▶ _EXERCISE INSTRUCTIONS_
Nothing but the lines below between the line holding "Le thieulin" and the line holding "Louville-la-chenard", inclusive, should appear in the answer, each set down exactly.

▶ _DATA PROVIDED_
====

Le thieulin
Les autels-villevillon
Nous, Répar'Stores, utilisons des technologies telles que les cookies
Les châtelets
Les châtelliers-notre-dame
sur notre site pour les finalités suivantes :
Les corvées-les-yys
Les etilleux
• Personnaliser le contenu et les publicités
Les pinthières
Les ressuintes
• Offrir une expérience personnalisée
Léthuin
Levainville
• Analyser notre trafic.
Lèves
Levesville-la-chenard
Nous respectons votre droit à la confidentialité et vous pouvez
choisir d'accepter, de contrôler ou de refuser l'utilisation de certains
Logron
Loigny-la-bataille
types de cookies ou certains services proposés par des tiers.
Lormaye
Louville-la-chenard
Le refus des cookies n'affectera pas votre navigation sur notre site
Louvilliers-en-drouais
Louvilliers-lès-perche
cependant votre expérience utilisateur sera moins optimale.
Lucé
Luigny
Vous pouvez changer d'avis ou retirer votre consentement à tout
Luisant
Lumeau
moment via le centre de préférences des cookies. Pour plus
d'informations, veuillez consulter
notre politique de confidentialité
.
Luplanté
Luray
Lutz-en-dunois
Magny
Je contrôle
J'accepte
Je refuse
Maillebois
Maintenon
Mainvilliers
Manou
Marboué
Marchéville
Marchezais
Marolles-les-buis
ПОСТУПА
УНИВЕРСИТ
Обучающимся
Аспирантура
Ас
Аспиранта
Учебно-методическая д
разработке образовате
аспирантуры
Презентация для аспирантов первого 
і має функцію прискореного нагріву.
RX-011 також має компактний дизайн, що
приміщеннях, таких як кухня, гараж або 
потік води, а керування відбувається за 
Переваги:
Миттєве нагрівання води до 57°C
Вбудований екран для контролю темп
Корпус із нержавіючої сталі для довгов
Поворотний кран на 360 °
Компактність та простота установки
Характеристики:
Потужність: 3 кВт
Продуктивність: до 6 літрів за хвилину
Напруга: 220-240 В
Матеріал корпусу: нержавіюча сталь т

====

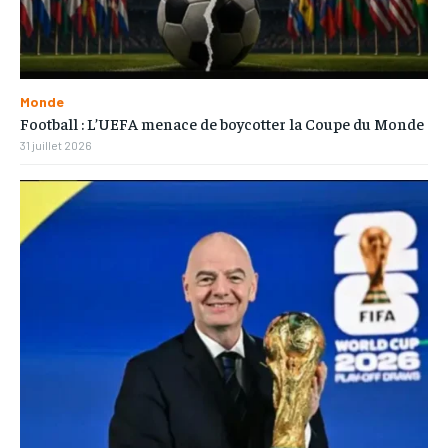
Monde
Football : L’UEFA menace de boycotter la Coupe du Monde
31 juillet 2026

====

▶ _ANSWER SECTION_
Le thieulin
Les autels-villevillon
Nous, Répar'Stores, utilisons des technologies telles que les cookies
Les châtelets
Les châtelliers-notre-dame
sur notre site pour les finalités suivantes :
Les corvées-les-yys
Les etilleux
• Personnaliser le contenu et les publicités
Les pinthières
Les ressuintes
• Offrir une expérience personnalisée
Léthuin
Levainville
• Analyser notre trafic.
Lèves
Levesville-la-chenard
Nous respectons votre droit à la confidentialité et vous pouvez
choisir d'accepter, de contrôler ou de refuser l'utilisation de certains
Logron
Loigny-la-bataille
types de cookies ou certains services proposés par des tiers.
Lormaye
Louville-la-chenard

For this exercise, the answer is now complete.